[Stored data entries]
>>
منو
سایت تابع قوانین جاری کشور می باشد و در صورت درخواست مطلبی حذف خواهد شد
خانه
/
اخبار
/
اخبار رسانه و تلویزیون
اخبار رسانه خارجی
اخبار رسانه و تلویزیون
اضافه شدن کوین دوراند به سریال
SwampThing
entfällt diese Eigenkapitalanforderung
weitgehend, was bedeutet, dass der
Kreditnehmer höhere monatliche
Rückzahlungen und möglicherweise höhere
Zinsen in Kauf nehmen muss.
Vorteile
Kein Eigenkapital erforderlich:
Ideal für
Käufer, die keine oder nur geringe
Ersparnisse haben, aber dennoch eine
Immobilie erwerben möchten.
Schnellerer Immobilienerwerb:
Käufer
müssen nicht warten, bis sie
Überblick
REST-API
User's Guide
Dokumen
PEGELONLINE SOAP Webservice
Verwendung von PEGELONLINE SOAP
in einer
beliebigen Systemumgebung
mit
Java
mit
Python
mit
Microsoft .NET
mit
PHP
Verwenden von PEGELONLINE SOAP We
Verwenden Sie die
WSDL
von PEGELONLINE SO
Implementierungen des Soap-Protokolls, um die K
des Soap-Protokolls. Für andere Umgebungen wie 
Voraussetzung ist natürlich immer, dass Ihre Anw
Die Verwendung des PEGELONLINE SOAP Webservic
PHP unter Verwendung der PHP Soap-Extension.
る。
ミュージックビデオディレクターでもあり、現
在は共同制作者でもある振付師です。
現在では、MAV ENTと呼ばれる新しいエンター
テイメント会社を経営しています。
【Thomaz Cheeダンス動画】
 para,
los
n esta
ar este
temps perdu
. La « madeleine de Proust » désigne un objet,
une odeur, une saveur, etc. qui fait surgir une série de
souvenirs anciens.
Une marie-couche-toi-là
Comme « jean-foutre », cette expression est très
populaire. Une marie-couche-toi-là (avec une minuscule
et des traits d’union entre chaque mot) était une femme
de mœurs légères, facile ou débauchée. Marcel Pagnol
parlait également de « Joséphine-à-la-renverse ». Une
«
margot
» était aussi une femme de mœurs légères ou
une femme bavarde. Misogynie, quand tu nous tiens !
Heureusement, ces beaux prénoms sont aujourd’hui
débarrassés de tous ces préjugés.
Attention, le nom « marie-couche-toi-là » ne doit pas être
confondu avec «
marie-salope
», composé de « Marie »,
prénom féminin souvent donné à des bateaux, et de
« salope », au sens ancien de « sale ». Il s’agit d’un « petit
<<
PROBLEM STATEMENT:
Reproduce the stored data entries above, substituting "Pegelonline" for every occurrence of "PEGELONLINE" and leaving all other text unchanged.

RESPONSE TO THIS EXERCISE:
منو
سایت تابع قوانین جاری کشور می باشد و در صورت درخواست مطلبی حذف خواهد شد
خانه
/
اخبار
/
اخبار رسانه و تلویزیون
اخبار رسانه خارجی
اخبار رسانه و تلویزیون
اضافه شدن کوین دوراند به سریال
SwampThing
entfällt diese Eigenkapitalanforderung
weitgehend, was bedeutet, dass der
Kreditnehmer höhere monatliche
Rückzahlungen und möglicherweise höhere
Zinsen in Kauf nehmen muss.
Vorteile
Kein Eigenkapital erforderlich:
Ideal für
Käufer, die keine oder nur geringe
Ersparnisse haben, aber dennoch eine
Immobilie erwerben möchten.
Schnellerer Immobilienerwerb:
Käufer
müssen nicht warten, bis sie
Überblick
REST-API
User's Guide
Dokumen
Pegelonline SOAP Webservice
Verwendung von Pegelonline SOAP
in einer
beliebigen Systemumgebung
mit
Java
mit
Python
mit
Microsoft .NET
mit
PHP
Verwenden von Pegelonline SOAP We
Verwenden Sie die
WSDL
von Pegelonline SO
Implementierungen des Soap-Protokolls, um die K
des Soap-Protokolls. Für andere Umgebungen wie 
Voraussetzung ist natürlich immer, dass Ihre Anw
Die Verwendung des Pegelonline SOAP Webservic
PHP unter Verwendung der PHP Soap-Extension.
る。
ミュージックビデオディレクターでもあり、現
在は共同制作者でもある振付師です。
現在では、MAV ENTと呼ばれる新しいエンター
テイメント会社を経営しています。
【Thomaz Cheeダンス動画】
 para,
los
n esta
ar este
temps perdu
. La « madeleine de Proust » désigne un objet,
une odeur, une saveur, etc. qui fait surgir une série de
souvenirs anciens.
Une marie-couche-toi-là
Comme « jean-foutre », cette expression est très
populaire. Une marie-couche-toi-là (avec une minuscule
et des traits d’union entre chaque mot) était une femme
de mœurs légères, facile ou débauchée. Marcel Pagnol
parlait également de « Joséphine-à-la-renverse ». Une
«
margot
» était aussi une femme de mœurs légères ou
une femme bavarde. Misogynie, quand tu nous tiens !
Heureusement, ces beaux prénoms sont aujourd’hui
débarrassés de tous ces préjugés.
Attention, le nom « marie-couche-toi-là » ne doit pas être
confondu avec «
marie-salope
», composé de « Marie »,
prénom féminin souvent donné à des bateaux, et de
« salope », au sens ancien de « sale ». Il s’agit d’un « petit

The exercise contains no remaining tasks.